**Activity:**
Up to and including the final line, retype each line of the records below, starting with the one that contains "Политике конфиденциальности.".

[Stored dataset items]
====================

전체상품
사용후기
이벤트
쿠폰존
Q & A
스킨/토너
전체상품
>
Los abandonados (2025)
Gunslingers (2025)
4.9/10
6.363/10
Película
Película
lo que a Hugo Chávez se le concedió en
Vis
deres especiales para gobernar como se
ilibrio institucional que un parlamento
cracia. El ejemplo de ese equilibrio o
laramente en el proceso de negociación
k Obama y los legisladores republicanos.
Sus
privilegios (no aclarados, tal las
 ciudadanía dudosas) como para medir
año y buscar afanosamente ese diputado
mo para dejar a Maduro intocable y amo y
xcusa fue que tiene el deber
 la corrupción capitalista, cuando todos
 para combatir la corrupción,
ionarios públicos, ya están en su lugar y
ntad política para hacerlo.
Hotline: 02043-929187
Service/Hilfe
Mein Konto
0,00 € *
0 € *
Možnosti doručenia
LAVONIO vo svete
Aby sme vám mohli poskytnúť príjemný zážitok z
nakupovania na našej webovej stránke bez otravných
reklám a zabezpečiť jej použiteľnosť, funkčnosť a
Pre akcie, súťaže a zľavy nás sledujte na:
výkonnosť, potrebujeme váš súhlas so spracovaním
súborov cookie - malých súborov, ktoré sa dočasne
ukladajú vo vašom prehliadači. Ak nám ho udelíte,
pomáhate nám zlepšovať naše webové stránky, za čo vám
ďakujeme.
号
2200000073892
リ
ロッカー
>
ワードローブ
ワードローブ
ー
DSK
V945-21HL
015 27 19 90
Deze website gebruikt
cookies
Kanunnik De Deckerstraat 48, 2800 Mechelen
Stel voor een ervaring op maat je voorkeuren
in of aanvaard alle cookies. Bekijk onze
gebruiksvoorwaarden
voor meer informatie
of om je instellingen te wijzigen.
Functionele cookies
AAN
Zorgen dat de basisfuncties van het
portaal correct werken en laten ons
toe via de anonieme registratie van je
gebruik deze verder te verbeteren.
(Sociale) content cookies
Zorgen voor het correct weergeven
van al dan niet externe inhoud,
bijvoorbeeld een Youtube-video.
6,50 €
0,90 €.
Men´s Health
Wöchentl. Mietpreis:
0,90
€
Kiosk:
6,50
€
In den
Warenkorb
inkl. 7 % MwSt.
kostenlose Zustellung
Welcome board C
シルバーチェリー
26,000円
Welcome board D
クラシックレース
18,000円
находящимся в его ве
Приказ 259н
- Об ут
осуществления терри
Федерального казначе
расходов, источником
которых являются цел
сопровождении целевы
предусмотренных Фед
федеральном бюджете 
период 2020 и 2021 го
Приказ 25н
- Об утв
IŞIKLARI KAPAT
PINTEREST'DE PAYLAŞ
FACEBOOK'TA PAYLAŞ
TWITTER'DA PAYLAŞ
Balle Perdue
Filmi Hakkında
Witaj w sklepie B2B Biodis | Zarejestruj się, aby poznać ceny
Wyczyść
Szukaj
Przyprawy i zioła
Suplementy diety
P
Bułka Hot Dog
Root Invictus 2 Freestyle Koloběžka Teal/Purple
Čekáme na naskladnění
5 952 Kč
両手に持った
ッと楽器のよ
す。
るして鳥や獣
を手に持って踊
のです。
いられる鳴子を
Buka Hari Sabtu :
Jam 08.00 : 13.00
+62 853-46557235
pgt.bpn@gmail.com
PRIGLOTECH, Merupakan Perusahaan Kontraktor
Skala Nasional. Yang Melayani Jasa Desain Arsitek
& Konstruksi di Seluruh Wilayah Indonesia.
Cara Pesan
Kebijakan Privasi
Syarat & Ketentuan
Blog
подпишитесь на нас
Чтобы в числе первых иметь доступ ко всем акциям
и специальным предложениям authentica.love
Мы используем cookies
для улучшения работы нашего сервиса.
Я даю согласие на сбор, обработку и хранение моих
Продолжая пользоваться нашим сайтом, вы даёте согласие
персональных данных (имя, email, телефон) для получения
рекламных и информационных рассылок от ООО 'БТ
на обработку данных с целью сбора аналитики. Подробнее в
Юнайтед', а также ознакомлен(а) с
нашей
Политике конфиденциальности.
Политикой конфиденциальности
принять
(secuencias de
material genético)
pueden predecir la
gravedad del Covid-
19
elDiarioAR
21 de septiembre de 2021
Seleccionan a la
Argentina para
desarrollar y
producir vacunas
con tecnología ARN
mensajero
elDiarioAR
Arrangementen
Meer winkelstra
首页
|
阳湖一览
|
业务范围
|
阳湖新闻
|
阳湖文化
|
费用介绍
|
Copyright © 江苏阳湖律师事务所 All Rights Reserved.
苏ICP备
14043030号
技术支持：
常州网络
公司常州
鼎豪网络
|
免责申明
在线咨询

====================

**Finished exercise:**
Политике конфиденциальности.
Политикой конфиденциальности
принять
(secuencias de
material genético)
pueden predecir la
gravedad del Covid-
19
elDiarioAR
21 de septiembre de 2021
Seleccionan a la
Argentina para
desarrollar y
producir vacunas
con tecnología ARN
mensajero
elDiarioAR
Arrangementen
Meer winkelstra
首页
|
阳湖一览
|
业务范围
|
阳湖新闻
|
阳湖文化
|
费用介绍
|
Copyright © 江苏阳湖律师事务所 All Rights Reserved.
苏ICP备
14043030号
技术支持：
常州网络
公司常州
鼎豪网络
|
免责申明
在线咨询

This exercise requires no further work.